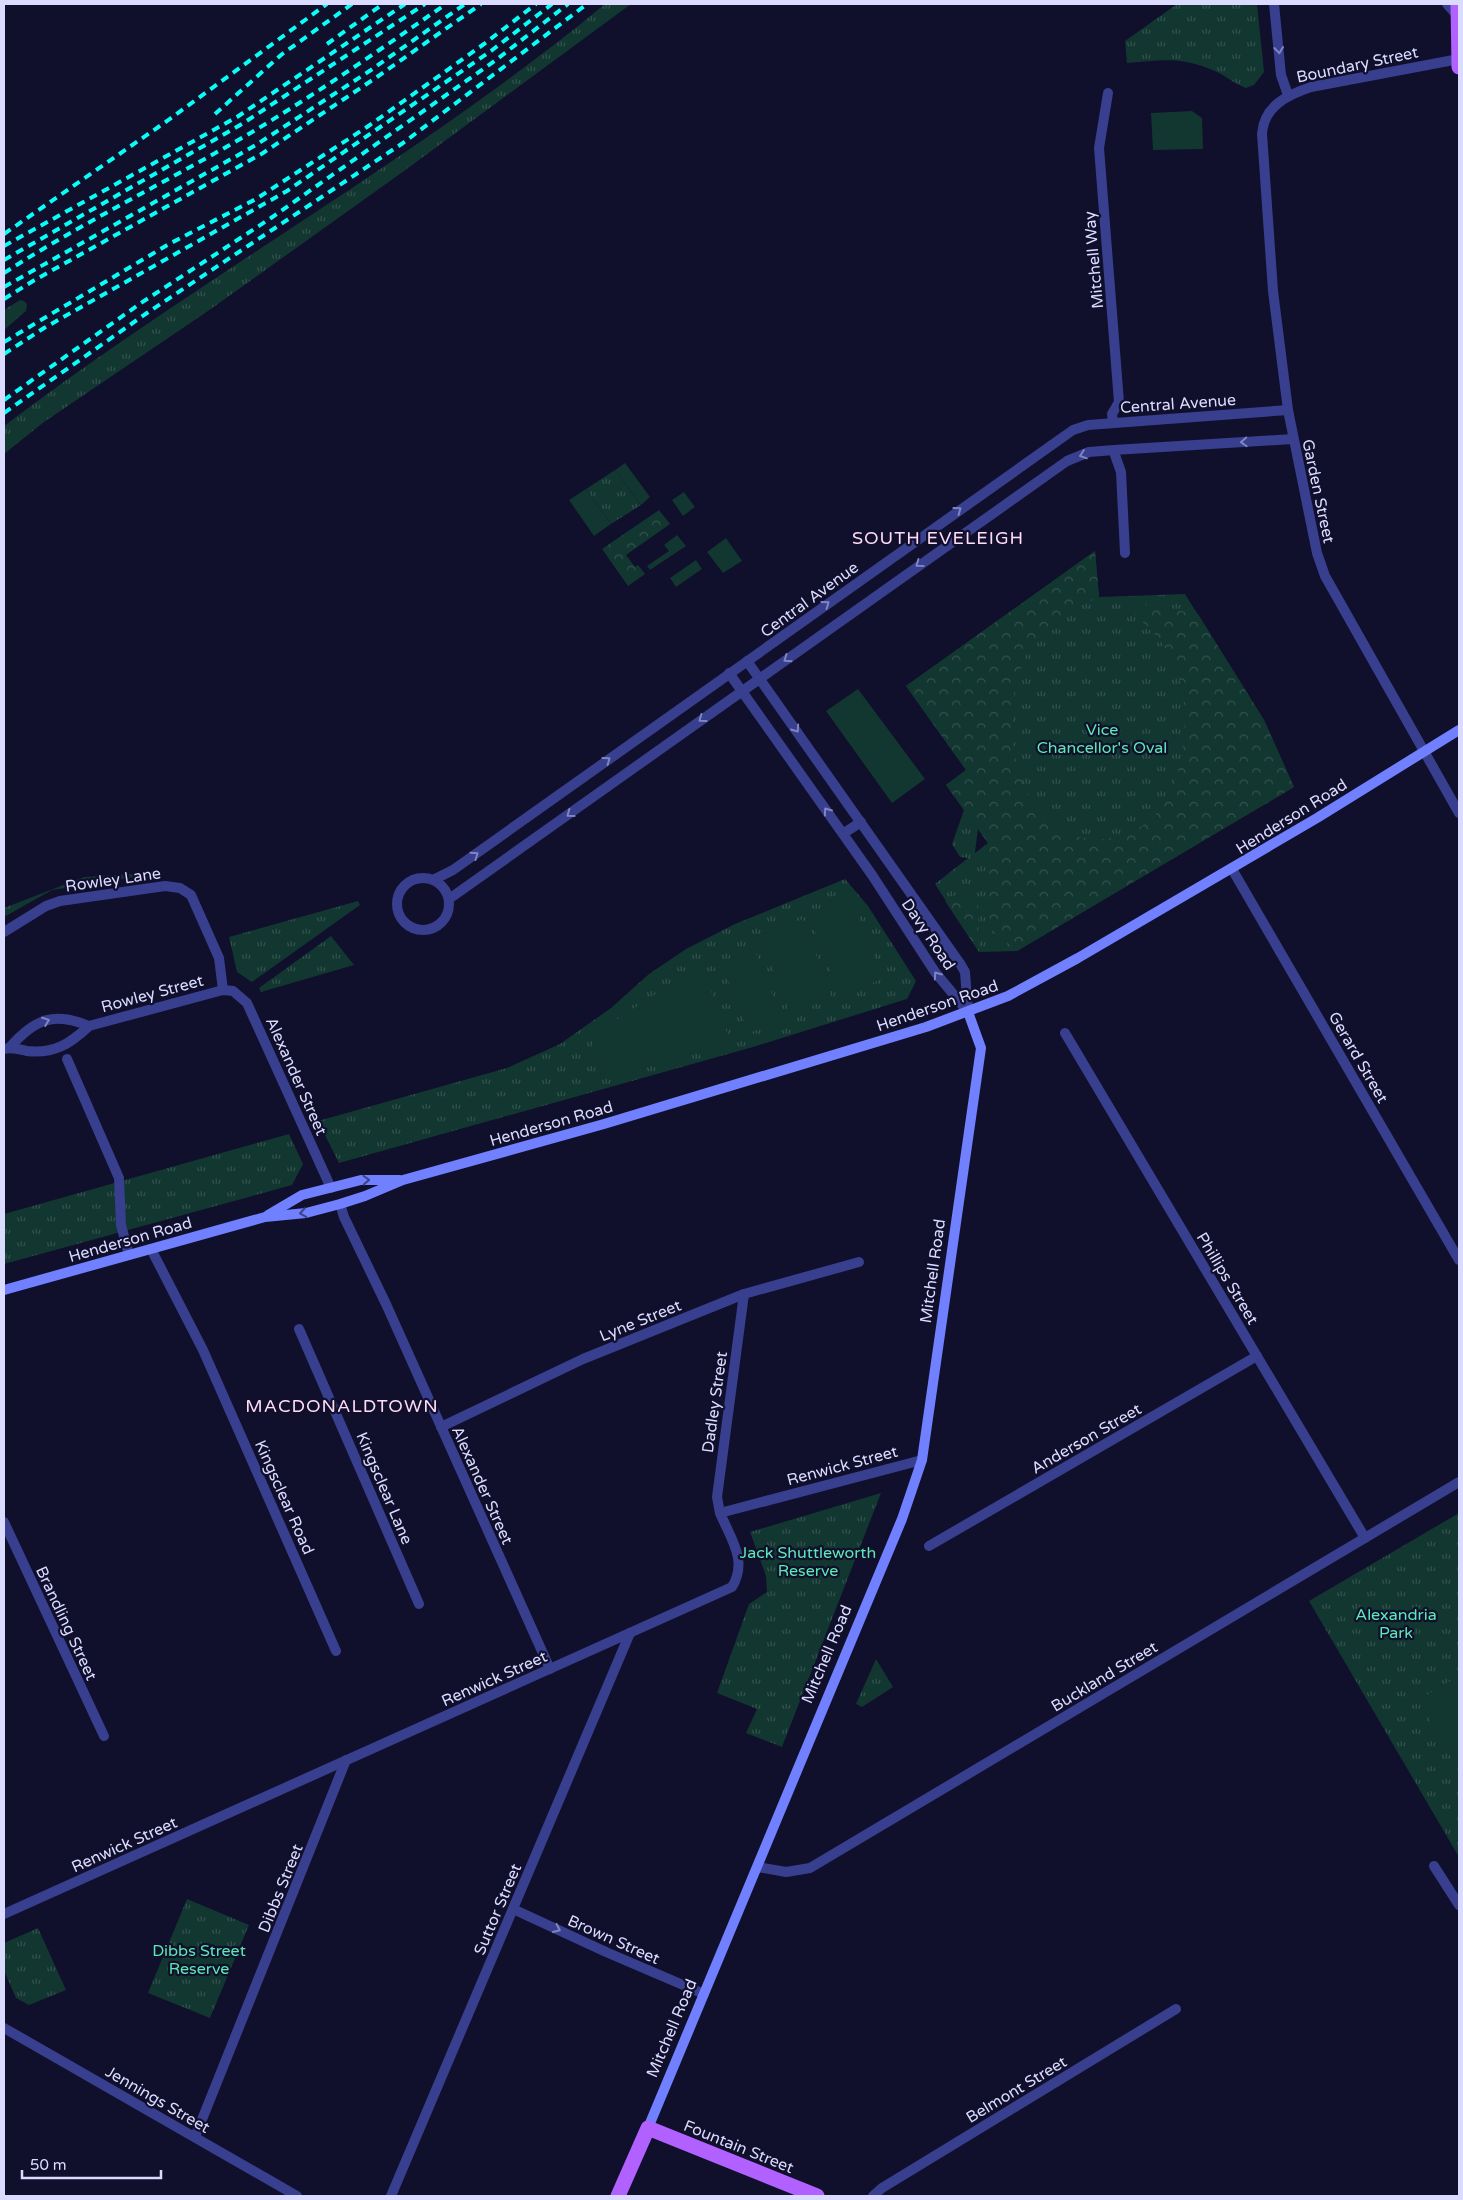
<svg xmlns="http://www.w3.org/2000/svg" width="1463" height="2200" viewBox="0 0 1463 2200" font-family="'Varela Round',sans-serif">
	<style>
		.grass { fill: url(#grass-tufts); fill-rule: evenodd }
		.forest { fill: url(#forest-crowns) }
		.garden { fill: #123630 }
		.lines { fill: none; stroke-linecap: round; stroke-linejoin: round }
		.street { stroke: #373f8e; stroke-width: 10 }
		.secondary { stroke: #7180ff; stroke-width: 10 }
		.primary { stroke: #b061ff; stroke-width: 15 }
		.rail { stroke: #06fff8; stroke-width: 4; stroke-dasharray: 8 6; stroke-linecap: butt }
		.oneway { stroke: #8085c1 }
		.oneway2 { stroke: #3c428b }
		.labels { text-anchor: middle; stroke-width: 4.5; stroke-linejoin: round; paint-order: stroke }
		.street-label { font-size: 16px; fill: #dadbff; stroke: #100f2c }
		.park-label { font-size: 16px; fill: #5ce9b4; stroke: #100f2c }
		.neighbourhood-label { font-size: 18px; letter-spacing: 1px; fill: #ffdcf7; stroke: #100f2c }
	</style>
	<defs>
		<pattern id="grass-tufts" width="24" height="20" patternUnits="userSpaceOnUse" patternTransform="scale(1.25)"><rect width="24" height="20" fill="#123630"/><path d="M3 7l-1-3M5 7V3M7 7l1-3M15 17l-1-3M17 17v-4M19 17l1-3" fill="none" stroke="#34524f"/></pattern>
		<pattern id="forest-crowns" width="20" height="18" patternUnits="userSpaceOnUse" patternTransform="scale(1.25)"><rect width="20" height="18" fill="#123630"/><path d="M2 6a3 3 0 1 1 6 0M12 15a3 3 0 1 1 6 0" fill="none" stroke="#34524f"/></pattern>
	</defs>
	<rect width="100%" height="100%" fill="#100f2c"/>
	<g class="grass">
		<path d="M 605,4 L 631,4 L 404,171 L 208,311 L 44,422 L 4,454 L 4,426 C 199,278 416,160 605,4 Z"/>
		<path d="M 1177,4 L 1257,4 L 1264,72 L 1254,85 L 1246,88 C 1235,84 1226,76 1215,71 C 1180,56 1163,60 1127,63 L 1125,41 Z"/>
		<polygon points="20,300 24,301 27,304 26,311 4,330 4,310"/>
		<polygon points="615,470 641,505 611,524 586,489"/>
		<path d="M 1095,551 L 1099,597 L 1185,594 L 1264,720 L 1294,787 L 1017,951 L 979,952 L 935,884 L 968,858 L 960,857 L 952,844 L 964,810 L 946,785 L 966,770 L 906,686 ZM 978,829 L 988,843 L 975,853 L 975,852 Z"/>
		<polygon points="166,872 52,890 4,917 4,908 84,877"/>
		<polygon points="845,879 868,906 916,981 907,999 753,1047 339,1163 318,1121 507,1068 560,1044 611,1008 649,974 686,949 735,924"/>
		<polygon points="358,901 360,905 252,982 237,972 229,937"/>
		<polygon points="331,936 354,965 261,992 259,988"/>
		<polygon points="289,1134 303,1164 292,1185 4,1264 4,1214"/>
		<polygon points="881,1493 782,1747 746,1733 757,1709 717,1693 749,1604 767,1592 766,1576 750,1532"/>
		<polygon points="1459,1513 1459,1857 1309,1601"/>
		<polygon points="876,1659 893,1687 862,1707 856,1704"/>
		<polygon points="187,1899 249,1925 210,2018 148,1993"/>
		<polygon points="38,1928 66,1990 29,2005 16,1998 4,1971 4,1943"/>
	</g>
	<g class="forest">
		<polygon points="659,510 670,524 626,555 635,567 638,565 645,574 628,586 602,549"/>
		<path d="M 1095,551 L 1099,597 C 1078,607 1057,616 1041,633 C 1001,676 1002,782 1048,821 C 1085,852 1141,842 1166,801 C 1178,781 1182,756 1184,733 C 1189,688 1172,643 1136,617 L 1134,609 L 1137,605 L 1143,604 L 1198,614 L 1264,720 L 1294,787 L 1017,951 L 987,926 L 988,843 L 946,785 L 966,770 L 906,686 Z"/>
		<polygon points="959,893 973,901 978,901 979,952 945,901"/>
	</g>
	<g class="garden">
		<polygon points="1192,111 1202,118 1203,149 1153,150 1151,113"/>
		<polygon points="625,463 650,497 641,505 615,470"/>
		<polygon points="586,489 611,524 594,536 569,500"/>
		<polygon points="684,492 695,507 683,516 672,500"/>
		<polygon points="677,535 686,546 650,570 647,566 669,551 664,545"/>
		<polygon points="726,538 742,561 723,573 707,552"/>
		<polygon points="696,560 702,569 676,587 670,578"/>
		<polygon points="858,689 925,779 892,803 826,711"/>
		<polygon points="853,901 882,979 840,995 810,917"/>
		<polygon points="803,919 832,998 790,1014 761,935"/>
		<polygon points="754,949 782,1020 749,1033 721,962"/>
		<polygon points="701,965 731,1043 602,1078 591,1036"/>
		<polygon points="1454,1679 1459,1687 1459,1771 1418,1700"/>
	</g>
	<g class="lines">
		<g class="street">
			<polyline points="1274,4 1281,75 1288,95"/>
			<polyline points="1447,4 1458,16"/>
			<path d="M 1459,59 L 1311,87 C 1287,95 1264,106 1262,134 L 1273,291 L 1288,410 L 1317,553 L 1325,576 L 1459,813"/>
			<polyline points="1108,93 1099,148 1119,402 1112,414 1113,423"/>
			<polyline points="1115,455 1121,472 1125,553"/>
			<polyline points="747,661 961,965 965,972 968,1012"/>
			<polyline points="729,673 872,875 935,972 968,1012"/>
			<polyline points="844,833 861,822"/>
			<polyline points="1232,869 1459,1260"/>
			<circle cx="423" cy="904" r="26"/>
			<polyline points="433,880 453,870 1073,430 1088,425 1288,410"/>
			<polyline points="449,899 1067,461 1089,452 1114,450 1293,439"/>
			<polyline points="4,932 46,906 60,901 165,886 180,888 191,895 219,958 223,990"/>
			<polyline points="1065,1033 1365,1538"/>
			<path d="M 10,1047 C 35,1019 54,1011 89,1026"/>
			<path d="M 4,1049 C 12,1047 18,1049 27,1051 C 54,1054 70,1044 89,1026 L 223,990 L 233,991 L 247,1003 L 331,1188"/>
			<polyline points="67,1059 119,1178 121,1225 129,1255"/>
			<polyline points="340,1204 344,1217 386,1304 550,1669"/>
			<polyline points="151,1249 203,1350 336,1651"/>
			<polyline points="299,1329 419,1604"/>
			<polyline points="441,1427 583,1359 744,1294 859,1262"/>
			<polyline points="720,1513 717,1497 744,1294"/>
			<polyline points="4,1522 104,1736"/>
			<polyline points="929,1546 1257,1356"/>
			<polyline points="1434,1866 1459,1905"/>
			<polyline points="758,1867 786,1872 810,1868 1459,1482"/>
			<polyline points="513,1909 606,1952 704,1994"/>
			<path d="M 4,1914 L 732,1587 C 748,1561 731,1539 720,1513 L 922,1460"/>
			<polyline points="4,2028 297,2196"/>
			<polyline points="195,2137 346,1760"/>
			<polyline points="391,2196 630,1633"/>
			<polyline points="873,2196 882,2188 1176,2009"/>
		</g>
		<g class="secondary">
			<polyline points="268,1215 302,1195 361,1180 399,1180"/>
			<polyline points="4,1290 265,1217 306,1213 340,1204 365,1196 403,1180 604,1124 926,1027 1008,996 1078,958 1317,818 1459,730"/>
			<polyline points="648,2128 902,1519 922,1460 981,1048 968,1012"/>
		</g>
		<g class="primary">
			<polyline points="1458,4 1459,67"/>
			<polyline points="618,2196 648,2128 817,2196"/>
		</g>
		<g class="rail">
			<polyline points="327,44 383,4"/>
			<polyline points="215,114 281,55 352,4"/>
			<polyline points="4,234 167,121 327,4"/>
			<polyline points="4,246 237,117 405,4"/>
			<polyline points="4,260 242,124 425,4"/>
			<path d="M 4,273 C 82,223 166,182 247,135 C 315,95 381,49 446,4"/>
			<polyline points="4,287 256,145 371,70 465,4"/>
			<polyline points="4,299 33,281 263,153 377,77 481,4"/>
			<polyline points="4,342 169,244 256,199 367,127 484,44 536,4"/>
			<polyline points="4,354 44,328 287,191 491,51 552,4"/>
			<polyline points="4,400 141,303 271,218 496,60 568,4"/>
			<polyline points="4,413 147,313 403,143 587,4"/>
		</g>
	</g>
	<defs><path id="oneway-chevron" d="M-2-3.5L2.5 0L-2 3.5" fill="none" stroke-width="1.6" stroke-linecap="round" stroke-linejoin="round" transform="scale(1.25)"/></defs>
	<g class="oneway">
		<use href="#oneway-chevron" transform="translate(1279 50) rotate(84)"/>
		<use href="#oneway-chevron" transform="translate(1244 442) rotate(177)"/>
		<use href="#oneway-chevron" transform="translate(1083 455) rotate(161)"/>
		<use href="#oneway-chevron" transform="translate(958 510) rotate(-36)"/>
		<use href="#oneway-chevron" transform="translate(919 564) rotate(144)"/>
		<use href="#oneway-chevron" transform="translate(826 604) rotate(-36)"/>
		<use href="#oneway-chevron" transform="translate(787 659) rotate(145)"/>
		<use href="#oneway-chevron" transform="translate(702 719) rotate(144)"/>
		<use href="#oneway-chevron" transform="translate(796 729) rotate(55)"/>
		<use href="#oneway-chevron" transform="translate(607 760) rotate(-36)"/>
		<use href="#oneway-chevron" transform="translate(827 811) rotate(-125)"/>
		<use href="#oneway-chevron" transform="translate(570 814) rotate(144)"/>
		<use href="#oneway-chevron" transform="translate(475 855) rotate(-35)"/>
		<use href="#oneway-chevron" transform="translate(937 975) rotate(-125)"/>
		<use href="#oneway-chevron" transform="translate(46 1021) rotate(-21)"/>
		<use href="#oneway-chevron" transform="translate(557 1929) rotate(25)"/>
	</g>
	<g class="oneway2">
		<use href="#oneway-chevron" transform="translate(366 1180) rotate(-2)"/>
		<use href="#oneway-chevron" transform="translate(303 1213) rotate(171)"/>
	</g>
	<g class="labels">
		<g class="street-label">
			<text transform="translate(1357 64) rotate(-12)" y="6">Boundary Street</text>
			<text transform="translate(1093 260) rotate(-95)" y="6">Mitchell Way</text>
			<text transform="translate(1178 403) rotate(-4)" y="6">Central Avenue</text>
			<text transform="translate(1319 491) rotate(78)" y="6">Garden Street</text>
			<text transform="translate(809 599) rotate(-36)" y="6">Central Avenue</text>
			<text transform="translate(1291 816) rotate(-32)" y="6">Henderson Road</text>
			<text transform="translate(113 879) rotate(-8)" y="6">Rowley Lane</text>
			<text transform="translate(929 934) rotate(56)" y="6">Davy Road</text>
			<text transform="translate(152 993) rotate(-15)" y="6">Rowley Street</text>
			<text transform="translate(937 1005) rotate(-19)" y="6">Henderson Road</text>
			<text transform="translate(1359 1057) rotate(60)" y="6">Gerard Street</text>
			<text transform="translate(297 1076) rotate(66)" y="6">Alexander Street</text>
			<text transform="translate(551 1123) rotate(-16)" y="6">Henderson Road</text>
			<text transform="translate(130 1239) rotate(-16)" y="6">Henderson Road</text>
			<text transform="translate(932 1271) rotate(-82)" y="6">Mitchell Road</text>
			<text transform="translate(1228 1278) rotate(59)" y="6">Phillips Street</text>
			<text transform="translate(640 1320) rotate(-22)" y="6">Lyne Street</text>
			<text transform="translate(714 1402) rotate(-82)" y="6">Dadley Street</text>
			<text transform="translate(1086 1438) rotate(-30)" y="6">Anderson Street</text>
			<text transform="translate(842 1465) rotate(-15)" y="6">Renwick Street</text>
			<text transform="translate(483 1485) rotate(66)" y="6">Alexander Street</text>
			<text transform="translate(385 1488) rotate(67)" y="6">Kingsclear Lane</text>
			<text transform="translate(285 1497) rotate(66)" y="6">Kingsclear Road</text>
			<text transform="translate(67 1623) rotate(65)" y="6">Brandling Street</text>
			<text transform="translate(826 1654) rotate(-67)" y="6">Mitchell Road</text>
			<text transform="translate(1104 1676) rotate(-31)" y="6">Buckland Street</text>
			<text transform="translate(494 1678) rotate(-24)" y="6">Renwick Street</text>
			<text transform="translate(124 1844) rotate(-24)" y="6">Renwick Street</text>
			<text transform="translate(280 1888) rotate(-68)" y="6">Dibbs Street</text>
			<text transform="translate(497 1909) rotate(-67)" y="6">Suttor Street</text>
			<text transform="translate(614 1939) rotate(24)" y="6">Brown Street</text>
			<text transform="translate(671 2028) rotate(-67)" y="6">Mitchell Road</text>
			<text transform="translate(1016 2089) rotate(-31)" y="6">Belmont Street</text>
			<text transform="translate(158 2099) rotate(30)" y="6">Jennings Street</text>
			<text transform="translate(739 2146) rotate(22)" y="6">Fountain Street</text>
		</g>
		<g class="park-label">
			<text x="1102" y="735">Vice<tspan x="1102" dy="18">Chancellor's Oval</tspan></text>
			<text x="808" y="1558">Jack Shuttleworth<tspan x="808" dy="18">Reserve</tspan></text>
			<text x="1396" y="1620">Alexandria<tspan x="1396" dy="18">Park</tspan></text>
			<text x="199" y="1956">Dibbs Street<tspan x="199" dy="18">Reserve</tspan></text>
		</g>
		<g class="neighbourhood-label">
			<text x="938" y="544">SOUTH EVELEIGH</text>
			<text x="342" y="1412">MACDONALDTOWN</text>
		</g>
	</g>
	<rect width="1463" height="2200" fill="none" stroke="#dadbff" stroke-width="10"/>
	<path d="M22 2170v8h139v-8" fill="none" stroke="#dadbff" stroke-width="2.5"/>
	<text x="30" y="2170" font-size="15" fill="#dadbff" stroke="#100f2c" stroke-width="4" paint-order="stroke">50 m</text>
</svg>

★ ★ ★ ★ ★

### [What is needed]
The required output is each line of the entries that contains the word "lines".

### [Written response]
		.lines { fill: none; stroke-linecap: round; stroke-linejoin: round }
	<g class="lines">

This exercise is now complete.